■ TASK OBJECTIVE ■
Can you write out, word for word, the lines below, from the line containing "Das Jahr 2024" through the last line?

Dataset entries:
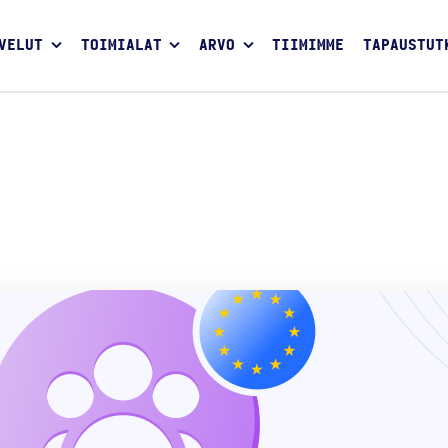
VELUT
TOIMIALAT
ARVO
TIIMIMME
TAPAUSTUT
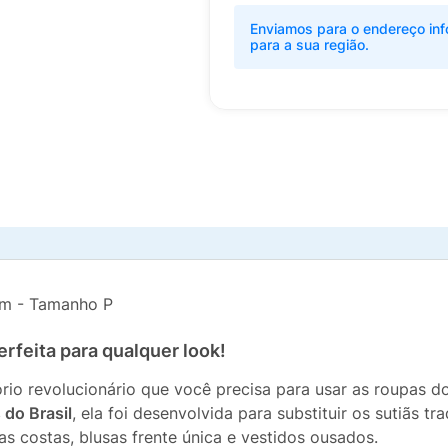
Enviamos para o endereço inf
para a sua região.
rom - Tamanho P
rfeita para qualquer look!
rio revolucionário que você precisa para usar as roupas d
s do Brasil
, ela foi desenvolvida para substituir os sutiãs t
s costas, blusas frente única e vestidos ousados.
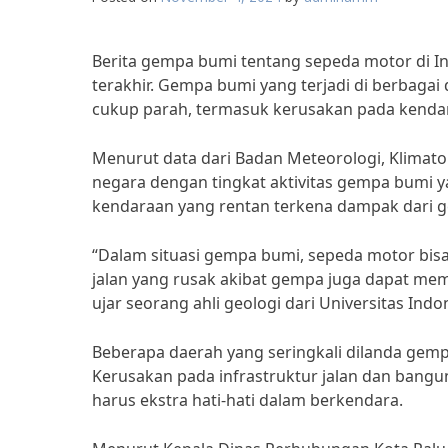
Berita gempa bumi tentang sepeda motor di I
terakhir. Gempa bumi yang terjadi di berbaga
cukup parah, termasuk kerusakan pada kendar
Menurut data dari Badan Meteorologi, Klimato
negara dengan tingkat aktivitas gempa bumi y
kendaraan yang rentan terkena dampak dari 
“Dalam situasi gempa bumi, sepeda motor bisa
jalan yang rusak akibat gempa juga dapat mem
ujar seorang ahli geologi dari Universitas Indo
Beberapa daerah yang seringkali dilanda gempa
Kerusakan pada infrastruktur jalan dan ban
harus ekstra hati-hati dalam berkendara.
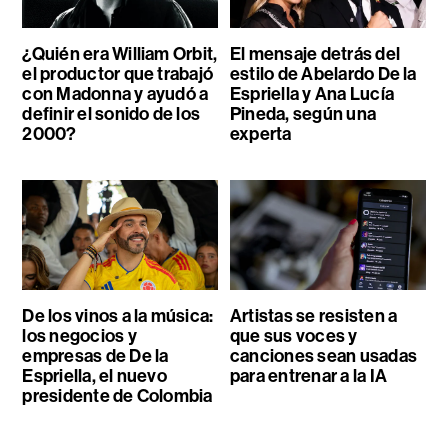
¿Quién era William Orbit,
El mensaje detrás del
el productor que trabajó
estilo de Abelardo De la
con Madonna y ayudó a
Espriella y Ana Lucía
definir el sonido de los
Pineda, según una
2000?
experta
De los vinos a la música:
Artistas se resisten a
los negocios y
que sus voces y
empresas de De la
canciones sean usadas
Espriella, el nuevo
para entrenar a la IA
presidente de Colombia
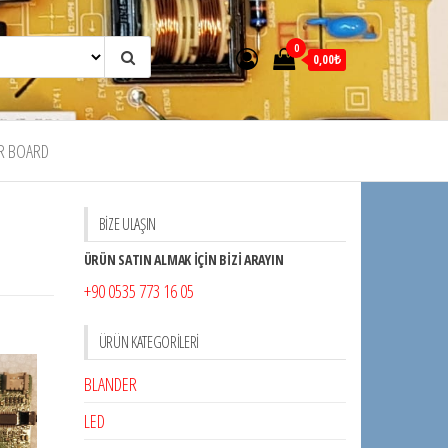
0
0,00₺
R BOARD
BİZE ULAŞIN
ÜRÜN SATIN ALMAK İÇİN BİZİ ARAYIN
+90 0535 773 16 05
ÜRÜN KATEGORILERI
BLANDER
LED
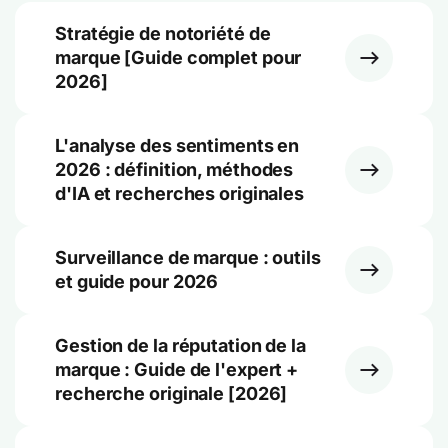
Stratégie de notoriété de
marque [Guide complet pour
2026]
L'analyse des sentiments en
2026 : définition, méthodes
d'IA et recherches originales
Surveillance de marque : outils
et guide pour 2026
Gestion de la réputation de la
marque : Guide de l'expert +
recherche originale [2026]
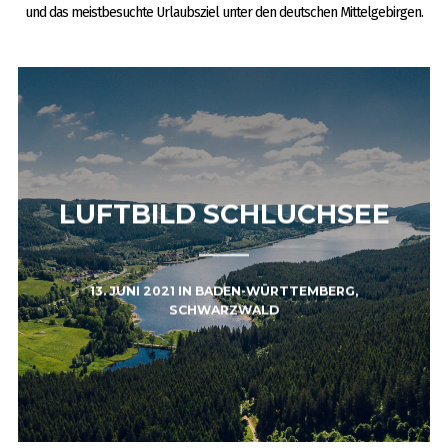
und das meistbesuchte Urlaubsziel unter den deutschen Mittelgebirgen.
LUFTBILD SCHLUCHSEE
13. JUNI 2021
IN
BADEN-WÜRTTEMBERG
,
SCHWARZWALD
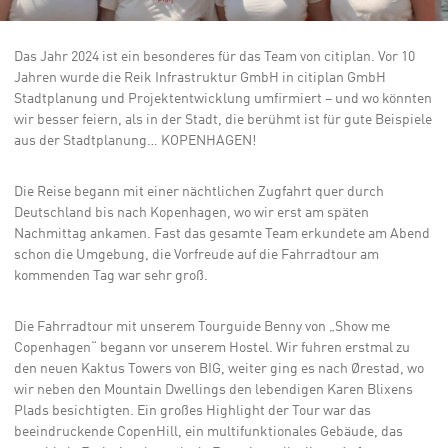
Das Jahr 2024 ist ein besonderes für das Team von citiplan. Vor 10
Jahren wurde die Reik Infrastruktur GmbH in citiplan GmbH
Stadtplanung und Projektentwicklung umfirmiert – und wo könnten
wir besser feiern, als in der Stadt, die berühmt ist für gute Beispiele
aus der Stadtplanung… KOPENHAGEN!
Die Reise begann mit einer nächtlichen Zugfahrt quer durch
Deutschland bis nach Kopenhagen, wo wir erst am späten
Nachmittag ankamen. Fast das gesamte Team erkundete am Abend
schon die Umgebung, die Vorfreude auf die Fahrradtour am
kommenden Tag war sehr groß.
Die Fahrradtour mit unserem Tourguide Benny von „Show me
Copenhagen“ begann vor unserem Hostel. Wir fuhren erstmal zu
den neuen Kaktus Towers von BIG, weiter ging es nach Ørestad, wo
wir neben den Mountain Dwellings den lebendigen Karen Blixens
Plads besichtigten. Ein großes Highlight der Tour war das
beeindruckende CopenHill, ein multifunktionales Gebäude, das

■ ANSWER AREA ■
Das Jahr 2024 ist ein besonderes für das Team von citiplan. Vor 10
Jahren wurde die Reik Infrastruktur GmbH in citiplan GmbH
Stadtplanung und Projektentwicklung umfirmiert – und wo könnten
wir besser feiern, als in der Stadt, die berühmt ist für gute Beispiele
aus der Stadtplanung… KOPENHAGEN!
Die Reise begann mit einer nächtlichen Zugfahrt quer durch
Deutschland bis nach Kopenhagen, wo wir erst am späten
Nachmittag ankamen. Fast das gesamte Team erkundete am Abend
schon die Umgebung, die Vorfreude auf die Fahrradtour am
kommenden Tag war sehr groß.
Die Fahrradtour mit unserem Tourguide Benny von „Show me
Copenhagen“ begann vor unserem Hostel. Wir fuhren erstmal zu
den neuen Kaktus Towers von BIG, weiter ging es nach Ørestad, wo
wir neben den Mountain Dwellings den lebendigen Karen Blixens
Plads besichtigten. Ein großes Highlight der Tour war das
beeindruckende CopenHill, ein multifunktionales Gebäude, das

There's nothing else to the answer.